Lösungen finden, statt Schuldige zu suchen
Wer sich mit der Geschichte des Silicon Valley in Kalifornien beschäftigt, stellt fest, dass dessen Ursprünge im „Kalten Krieg“ in den 50er-Jahren des letzten Jahrhunderts liegen. Um die Überlegenheit gegenüber dem Kommunismus zu sichern, investierte die amerikanische Regierung viele Milliarden in die besagte Region.
Keiner von uns kann sich mehr an das Jahr ohne Sommer erinnern. Im April 1815 brach auf dem heutigen indonesischen Archipel der Vulkan Tambora aus. Die Eruption war fünfzig Mal stärker als die des Vesuvs 79 n Chr. Die Wucht der Explosion war so gewaltig, dass sie angeblich 2000 Kilometer weit zu hören war. Die Folgen für die Region waren katastrophal. Im Umkreis von 600 Kilometern blieb der Himmel fast zwei Tage vollständig verdunkelt.

(Gespeicherte Einträge)
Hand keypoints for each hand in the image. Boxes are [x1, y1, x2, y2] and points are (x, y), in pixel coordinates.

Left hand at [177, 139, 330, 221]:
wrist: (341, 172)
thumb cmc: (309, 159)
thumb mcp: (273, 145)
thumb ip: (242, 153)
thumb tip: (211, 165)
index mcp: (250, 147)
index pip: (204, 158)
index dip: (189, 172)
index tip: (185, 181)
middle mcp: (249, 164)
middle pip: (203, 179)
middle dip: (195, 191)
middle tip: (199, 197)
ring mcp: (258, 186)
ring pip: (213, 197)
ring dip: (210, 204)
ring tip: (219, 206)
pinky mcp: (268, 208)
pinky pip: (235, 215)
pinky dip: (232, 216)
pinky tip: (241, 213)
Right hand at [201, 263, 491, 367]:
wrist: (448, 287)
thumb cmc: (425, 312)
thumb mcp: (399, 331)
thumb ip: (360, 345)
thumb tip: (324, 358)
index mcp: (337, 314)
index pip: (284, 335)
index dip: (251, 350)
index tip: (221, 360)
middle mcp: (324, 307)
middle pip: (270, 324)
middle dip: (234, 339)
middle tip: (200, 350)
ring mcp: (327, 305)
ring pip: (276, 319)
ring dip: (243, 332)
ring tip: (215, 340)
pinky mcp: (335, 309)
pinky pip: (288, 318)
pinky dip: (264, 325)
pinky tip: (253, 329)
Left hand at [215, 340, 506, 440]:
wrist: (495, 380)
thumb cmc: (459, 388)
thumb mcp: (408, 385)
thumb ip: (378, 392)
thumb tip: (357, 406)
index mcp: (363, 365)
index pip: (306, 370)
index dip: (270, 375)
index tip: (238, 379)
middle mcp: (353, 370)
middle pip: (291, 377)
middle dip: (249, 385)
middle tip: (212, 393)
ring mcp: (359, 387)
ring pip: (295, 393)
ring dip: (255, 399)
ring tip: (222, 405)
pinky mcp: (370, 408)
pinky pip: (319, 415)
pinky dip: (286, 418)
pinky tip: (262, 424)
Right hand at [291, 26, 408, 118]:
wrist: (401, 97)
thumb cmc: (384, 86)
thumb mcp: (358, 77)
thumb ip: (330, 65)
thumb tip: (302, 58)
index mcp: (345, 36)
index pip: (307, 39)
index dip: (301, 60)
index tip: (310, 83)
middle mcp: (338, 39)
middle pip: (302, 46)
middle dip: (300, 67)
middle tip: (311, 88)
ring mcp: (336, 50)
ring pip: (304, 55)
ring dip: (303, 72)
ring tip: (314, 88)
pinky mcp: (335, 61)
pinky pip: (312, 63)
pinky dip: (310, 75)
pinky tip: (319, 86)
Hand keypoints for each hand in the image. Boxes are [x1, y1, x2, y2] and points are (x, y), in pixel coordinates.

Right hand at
==
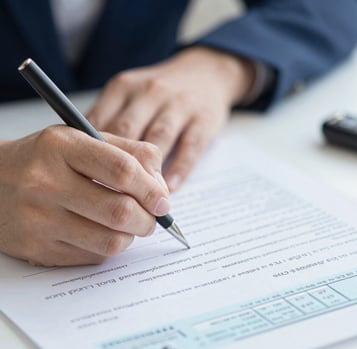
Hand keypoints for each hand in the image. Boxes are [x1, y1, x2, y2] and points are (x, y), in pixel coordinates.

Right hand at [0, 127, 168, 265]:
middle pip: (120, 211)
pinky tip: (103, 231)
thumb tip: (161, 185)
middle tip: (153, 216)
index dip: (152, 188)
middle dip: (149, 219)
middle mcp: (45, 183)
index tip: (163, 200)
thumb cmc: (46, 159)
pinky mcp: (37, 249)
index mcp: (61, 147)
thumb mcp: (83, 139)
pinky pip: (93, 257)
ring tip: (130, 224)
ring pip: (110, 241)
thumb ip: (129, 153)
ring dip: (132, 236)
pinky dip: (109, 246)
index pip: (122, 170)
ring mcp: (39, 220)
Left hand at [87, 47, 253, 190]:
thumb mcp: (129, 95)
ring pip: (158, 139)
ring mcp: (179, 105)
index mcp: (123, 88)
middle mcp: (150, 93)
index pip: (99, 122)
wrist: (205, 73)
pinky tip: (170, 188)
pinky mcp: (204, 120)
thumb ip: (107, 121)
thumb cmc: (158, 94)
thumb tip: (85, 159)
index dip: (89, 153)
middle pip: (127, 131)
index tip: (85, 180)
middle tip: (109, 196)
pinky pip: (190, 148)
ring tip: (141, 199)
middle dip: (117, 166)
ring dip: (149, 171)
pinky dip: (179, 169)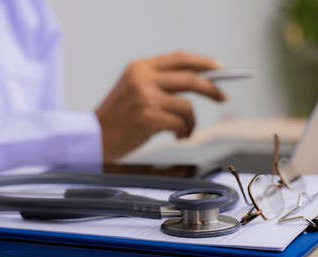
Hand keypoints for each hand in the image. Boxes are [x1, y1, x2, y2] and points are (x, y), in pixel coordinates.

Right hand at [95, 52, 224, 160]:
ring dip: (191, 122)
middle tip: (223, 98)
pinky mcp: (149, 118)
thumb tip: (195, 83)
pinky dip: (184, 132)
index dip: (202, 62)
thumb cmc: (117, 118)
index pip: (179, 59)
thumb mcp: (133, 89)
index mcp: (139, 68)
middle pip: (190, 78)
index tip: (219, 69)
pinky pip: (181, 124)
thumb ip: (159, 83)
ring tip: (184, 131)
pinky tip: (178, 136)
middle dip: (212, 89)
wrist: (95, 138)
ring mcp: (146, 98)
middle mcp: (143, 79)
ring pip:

▶ _AUFGABENSTELLUNG_:
Setzen Sie den Textauszug über das Silicon Valley und den Vulkan Tambora im Anschluss an seinen letzten Satz fort. Die Daten sind hierfür ohne Belang.

▶ _ANTWORT_:
Die Auswirkungen dieses Ausbruchs spüren die Menschen ein Jahr später auch im 12000 Kilometer entfernten Königreich „Württemberg“. Die Sonne verschwindet. Eine düstere Wolkendecke legt sich über das Land. Im Juli fällt auf der Schwäbischen Alb Schnee. Nach wochenlangem Regen folgen Überschwemmungen. Die Menschen sind ratlos und glauben an eine Strafe Gottes. Die Missernte 1816 löst eine Hungersnot aus. Sie trifft arm und reich. 20000 Menschen wandern nach Amerika oder Russland aus. Es fehlt das Futter für die Tiere. Reihenweise werden die Pferde geschlachtet. Als Alternative zum Reitpferd entwickelt der badische Forstbeamte Karl Drais in Mannheim die Draisine, eine so genannte Laufmaschine. Auch die spätere Eisenbahn-Draisine geht auf seine Anregungen zurück.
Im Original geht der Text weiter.